Mark Hansen ’14 grew up in Anchorage, Alaska, just minutes away from the Anchorage Museum. The old imposing brown-brick edifice and the museum’s contents made lasting impressions on him, and he recalls being mesmerized as a kid by the dioramas depicting the state’s history.
“The dioramas showed how native groups built their houses, set up fish camps, how they organized hunting parties, et cetera,” Hansen said recently during a telephone interview. “And it goes from there; the gallery meanders around to the 1964 earthquake and the Exxon-Valdez oil spill. That was always my favorite part.”
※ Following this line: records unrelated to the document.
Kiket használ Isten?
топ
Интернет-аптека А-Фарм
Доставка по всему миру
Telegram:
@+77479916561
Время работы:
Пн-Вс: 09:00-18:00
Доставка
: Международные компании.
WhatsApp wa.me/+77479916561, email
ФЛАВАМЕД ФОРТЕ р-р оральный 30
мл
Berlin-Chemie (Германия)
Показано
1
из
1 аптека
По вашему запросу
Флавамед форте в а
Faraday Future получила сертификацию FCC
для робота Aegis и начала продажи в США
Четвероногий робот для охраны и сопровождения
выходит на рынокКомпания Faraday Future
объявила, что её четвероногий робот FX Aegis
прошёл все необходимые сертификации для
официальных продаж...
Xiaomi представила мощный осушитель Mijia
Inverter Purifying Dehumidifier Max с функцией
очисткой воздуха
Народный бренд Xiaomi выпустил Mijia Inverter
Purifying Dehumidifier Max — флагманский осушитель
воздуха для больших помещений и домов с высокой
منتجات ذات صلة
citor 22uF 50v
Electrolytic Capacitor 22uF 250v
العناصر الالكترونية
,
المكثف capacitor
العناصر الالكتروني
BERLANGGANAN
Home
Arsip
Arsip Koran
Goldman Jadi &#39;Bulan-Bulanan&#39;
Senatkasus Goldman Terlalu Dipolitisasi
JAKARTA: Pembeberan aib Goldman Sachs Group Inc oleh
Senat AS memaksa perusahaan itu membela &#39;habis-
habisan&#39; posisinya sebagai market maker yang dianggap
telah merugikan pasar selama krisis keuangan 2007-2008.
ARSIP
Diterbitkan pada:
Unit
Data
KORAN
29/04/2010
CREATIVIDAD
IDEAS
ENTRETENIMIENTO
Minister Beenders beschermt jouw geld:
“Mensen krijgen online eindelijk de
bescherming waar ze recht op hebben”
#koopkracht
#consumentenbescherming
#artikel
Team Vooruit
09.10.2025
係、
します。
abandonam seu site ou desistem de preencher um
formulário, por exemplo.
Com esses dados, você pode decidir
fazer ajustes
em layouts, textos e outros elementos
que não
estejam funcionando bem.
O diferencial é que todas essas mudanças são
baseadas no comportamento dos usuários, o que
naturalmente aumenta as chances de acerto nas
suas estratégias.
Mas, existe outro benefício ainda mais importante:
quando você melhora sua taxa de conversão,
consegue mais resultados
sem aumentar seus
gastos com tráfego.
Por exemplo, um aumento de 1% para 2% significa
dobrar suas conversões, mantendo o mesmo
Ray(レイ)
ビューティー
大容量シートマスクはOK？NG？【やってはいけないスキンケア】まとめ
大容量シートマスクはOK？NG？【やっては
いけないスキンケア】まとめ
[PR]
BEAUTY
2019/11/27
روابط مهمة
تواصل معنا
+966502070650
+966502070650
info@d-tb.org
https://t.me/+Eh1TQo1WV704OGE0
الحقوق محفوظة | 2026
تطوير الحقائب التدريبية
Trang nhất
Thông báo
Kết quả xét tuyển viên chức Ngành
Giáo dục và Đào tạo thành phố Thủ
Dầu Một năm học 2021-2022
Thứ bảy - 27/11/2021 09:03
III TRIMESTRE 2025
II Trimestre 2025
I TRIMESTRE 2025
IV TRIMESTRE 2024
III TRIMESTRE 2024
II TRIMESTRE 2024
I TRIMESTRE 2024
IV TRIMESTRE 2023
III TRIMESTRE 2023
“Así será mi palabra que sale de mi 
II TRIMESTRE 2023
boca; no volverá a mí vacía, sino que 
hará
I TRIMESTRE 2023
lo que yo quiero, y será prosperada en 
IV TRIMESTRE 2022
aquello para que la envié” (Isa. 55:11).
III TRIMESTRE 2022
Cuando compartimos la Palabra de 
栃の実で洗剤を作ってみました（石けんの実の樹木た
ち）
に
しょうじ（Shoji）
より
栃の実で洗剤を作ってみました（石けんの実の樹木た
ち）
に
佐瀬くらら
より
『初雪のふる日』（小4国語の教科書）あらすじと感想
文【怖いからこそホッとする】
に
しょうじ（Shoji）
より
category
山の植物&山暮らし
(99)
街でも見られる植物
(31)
His curiosity to see behind the displays and learn about the inner workings of the museum compelled Hansen to pursue a summer internship there this year. “”I wanted to see the other side. I’m hoping to learn how a museum operates,” he explained.
Hansen’s internship is being funded by Bowdoin’s Delta Sigma Arts Fellowship, one of many grants that Bowdoin Career Planning awards in a competitive process to students to help them pursue otherwise uncompensated summertime work. The Delta Sigma grant supports internships in the arts.
Throughout the summer, Hansen will work in different museum departments, from collections and exhibitions to programming and education. So far, he’s done a range of different tasks: he’s debugged lumber for new installations (the wood must be frozen twice to kill insects); organized the warehouse; researched art and artists for wall labels; inspected art for damage; and unearthed odd objects in the museum basement, such as old whalebone boat spars.
At the moment, Hansen is doing archival research for an exhibition on footwear planned for the fall. The state’s extreme climate requires a certain inventiveness with footwear.”We have a lot of really cool boots and mukluks,” he said. “We’ll design the exhibit in a way to tell the story that footwear has played in Alaska’s history.”
Hansen’s internship, which has him working with exhibitions of native and contemporary art, will also round out his art education, he says, from the creation of art to the other end of its arc, its exhibition in a museum or gallery. Although Hansen is an earth and oceanographic science major at Bowdoin, he is also an artist. “I’ve taken art history and made a lot of art and now I get to see what a museum is like,” he noted.